Those folks are at very low risk, if any. It’s the ones with the US birthplace that are going to have a problem, if the banks ask for a passport or a birth certificate. Also when crossing the US border on a non-US passport showing a US birthplace, absent a CLN to accompany it, they may be a problem.
Anyone who in spite of the above has asserted or claimed US citizenship, though, is going to have a problem, but it’s the same problem as folks born in the US at that point. At this stage I don’t see any need for anyone born in Canada of US parents to get a CLN, unless they have as adults had a US passport, green card, or have ever filed tax returns to the IRS.
But I’m not a lawyer, this isn’t legal advice, and if in doubt, suggest your kids get legal advice if they’re adults.
And for your kids’ sake, don’t register them with the US, if you haven’t already. Don’t go there, and urge them not to go there either.
…or hold any accounts in trust for them, previously identified in a US FBAR.
Isn’t that highly discriminatory that the US would not enforce that all US citizens be discriminated against?
I predict that if passed, The follow on result of that added tax will be lots more renouncements of American citizenship. They when they see they are losing tax revenue due to renouncements of citizenship they will crack down and make it much harder or nearly impossible to renounce US citizenship.
@yitzi,
That would be a clear violation of Article 15 of the Universal Declaration of Human Rights and would set the grounds for a very clear lawsuit against the US government.

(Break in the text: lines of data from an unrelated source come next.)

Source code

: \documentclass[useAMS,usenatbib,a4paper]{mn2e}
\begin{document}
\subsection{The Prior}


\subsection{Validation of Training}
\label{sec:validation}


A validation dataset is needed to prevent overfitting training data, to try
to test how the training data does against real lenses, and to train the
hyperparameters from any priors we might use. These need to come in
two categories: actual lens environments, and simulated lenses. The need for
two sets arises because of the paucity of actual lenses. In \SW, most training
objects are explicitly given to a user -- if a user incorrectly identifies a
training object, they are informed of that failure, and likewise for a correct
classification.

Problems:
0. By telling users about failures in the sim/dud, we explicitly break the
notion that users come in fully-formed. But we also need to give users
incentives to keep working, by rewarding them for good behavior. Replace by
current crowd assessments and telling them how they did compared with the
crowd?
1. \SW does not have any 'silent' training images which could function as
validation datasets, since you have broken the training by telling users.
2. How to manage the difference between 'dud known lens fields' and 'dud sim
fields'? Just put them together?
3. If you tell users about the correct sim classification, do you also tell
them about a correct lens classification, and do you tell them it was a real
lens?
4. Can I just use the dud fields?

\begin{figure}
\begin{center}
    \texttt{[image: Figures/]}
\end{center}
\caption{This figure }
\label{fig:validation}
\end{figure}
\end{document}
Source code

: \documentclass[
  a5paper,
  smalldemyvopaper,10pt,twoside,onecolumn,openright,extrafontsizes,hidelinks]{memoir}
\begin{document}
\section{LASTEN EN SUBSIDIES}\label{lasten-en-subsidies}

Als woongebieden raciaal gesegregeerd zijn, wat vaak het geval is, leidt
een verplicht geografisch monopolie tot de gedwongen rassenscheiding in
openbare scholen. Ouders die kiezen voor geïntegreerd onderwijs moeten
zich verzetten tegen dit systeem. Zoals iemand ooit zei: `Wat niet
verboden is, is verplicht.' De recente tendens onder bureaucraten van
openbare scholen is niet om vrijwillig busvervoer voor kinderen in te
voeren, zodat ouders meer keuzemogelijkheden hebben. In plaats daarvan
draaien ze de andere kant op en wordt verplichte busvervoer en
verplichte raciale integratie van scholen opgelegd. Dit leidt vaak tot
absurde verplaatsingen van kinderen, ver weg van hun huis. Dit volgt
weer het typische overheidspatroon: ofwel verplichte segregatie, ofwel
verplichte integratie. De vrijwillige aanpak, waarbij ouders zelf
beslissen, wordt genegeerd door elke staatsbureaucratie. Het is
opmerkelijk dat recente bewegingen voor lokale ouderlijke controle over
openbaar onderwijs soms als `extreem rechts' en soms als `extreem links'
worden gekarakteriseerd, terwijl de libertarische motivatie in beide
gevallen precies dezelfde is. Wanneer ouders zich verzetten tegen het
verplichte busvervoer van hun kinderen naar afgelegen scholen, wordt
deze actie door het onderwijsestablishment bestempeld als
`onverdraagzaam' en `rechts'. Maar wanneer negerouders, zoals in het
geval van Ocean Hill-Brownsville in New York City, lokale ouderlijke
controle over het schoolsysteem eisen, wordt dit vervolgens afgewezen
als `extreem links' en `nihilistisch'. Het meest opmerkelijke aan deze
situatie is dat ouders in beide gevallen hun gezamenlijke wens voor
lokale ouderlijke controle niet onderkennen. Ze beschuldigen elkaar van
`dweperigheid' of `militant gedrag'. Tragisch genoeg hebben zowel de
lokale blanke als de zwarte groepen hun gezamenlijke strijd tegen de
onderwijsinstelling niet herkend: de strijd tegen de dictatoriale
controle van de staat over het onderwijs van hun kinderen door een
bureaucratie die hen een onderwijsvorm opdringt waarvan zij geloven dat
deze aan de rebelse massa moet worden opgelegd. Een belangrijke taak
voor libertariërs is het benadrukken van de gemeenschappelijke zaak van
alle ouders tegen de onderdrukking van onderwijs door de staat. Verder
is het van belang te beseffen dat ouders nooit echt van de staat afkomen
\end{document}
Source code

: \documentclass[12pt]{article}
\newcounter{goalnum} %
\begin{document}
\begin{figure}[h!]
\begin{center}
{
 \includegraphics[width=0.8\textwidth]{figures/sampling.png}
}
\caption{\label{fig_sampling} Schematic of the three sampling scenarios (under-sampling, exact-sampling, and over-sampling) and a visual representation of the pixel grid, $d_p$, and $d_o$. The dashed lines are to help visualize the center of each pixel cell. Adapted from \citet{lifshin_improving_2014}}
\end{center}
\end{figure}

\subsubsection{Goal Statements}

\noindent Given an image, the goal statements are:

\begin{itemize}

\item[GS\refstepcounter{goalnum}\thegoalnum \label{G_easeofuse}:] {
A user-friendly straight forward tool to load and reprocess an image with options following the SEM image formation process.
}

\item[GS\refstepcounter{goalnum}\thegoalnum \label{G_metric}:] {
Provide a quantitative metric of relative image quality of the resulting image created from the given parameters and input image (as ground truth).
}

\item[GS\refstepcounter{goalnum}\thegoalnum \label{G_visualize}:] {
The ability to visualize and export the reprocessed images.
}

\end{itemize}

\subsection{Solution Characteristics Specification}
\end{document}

US Tax Law is already a violation of Article 13 of the Universal Declaration of Human Rights. Hence, when renouncing, all should declare that they are doing so on humanitarian grounds.
@ Schweiz-Amerikaner
The Americans have no interest in violations of human rights except for when it suits them. Witness the human rights of those whom the Americans choose to make drone strikes on, or declaring war against in the name of going after weapons of mass destructions that don’t exist.
No governmental body in the world stands up to the violations made by the Americans against people who are not it’s citizens so how much less will anyone complain of violations on American Citizens?
@schubert
When my children were born in the 70’s and 80’s we registered them at the embassy, no one dreamed that being a US citizen would ever have such negative ramifications. They were born in and are natural citizens of a country with a lousy passport, so they have all used US passports for travel.
My son took out a loan for his business, they asked him if he is a US citizen and had him sign a W-9. The banks have anyone opening an account sign that they are not US citizens, or W-9 again.
They are not big fish, especially at this stage in their lives. However, they will show up on the IRS radar at some point, if this insanity continues. They’ve never filed US tax returns and think I’m a little nuts if I talk to them about it.
It’s estimated there are a few hundred thousand US citizens living in Israel, and as far as I can tell the vast majority of them aren’t paying attention to this issue at all, or are even aware of it. I know people of my age group who file – these are people who grew up in the US and moved as adults – but don’t know of a single one of their locally born children who has.
I would love it if somehow the US govt would go over to RBT, or they would decide to stop thinking expats are going to solve all their financial problems, and my kids could live peaceful lives and conclude that their mother was just weird all the time for worrying about it. It’s a case where I would be very happy to be wrong!
Many cannot wait for RBT if it ever comes to be implemented.
I too think they will make it harder to renounce/relinquish. They’ll never admit FATCA “is a bad law” as was said on the CBC program. Never. They will continue to slam and demean expats for a very long time. I cannot see that changing. If you can get out, I’d say get out now. They don’t want us as their citizens anyway unless it’s to fine and fee to death and our children too. Anything you’ve ever done for them is utterly ignored and will continue to be. For those who cannot get out, I have the deepest empathy.
There’s just no good reason for a long term expat to keep their citizenship anymore.
RBT is never going to happen. Never.
Imagine a bank with its doors wide open, and all you have to do is stroll inside and help yourself. And no police, no law, nobody there to stop you. You can just serve yourself and take it- and if it is not enough you can simply demand more with nobody to stop you.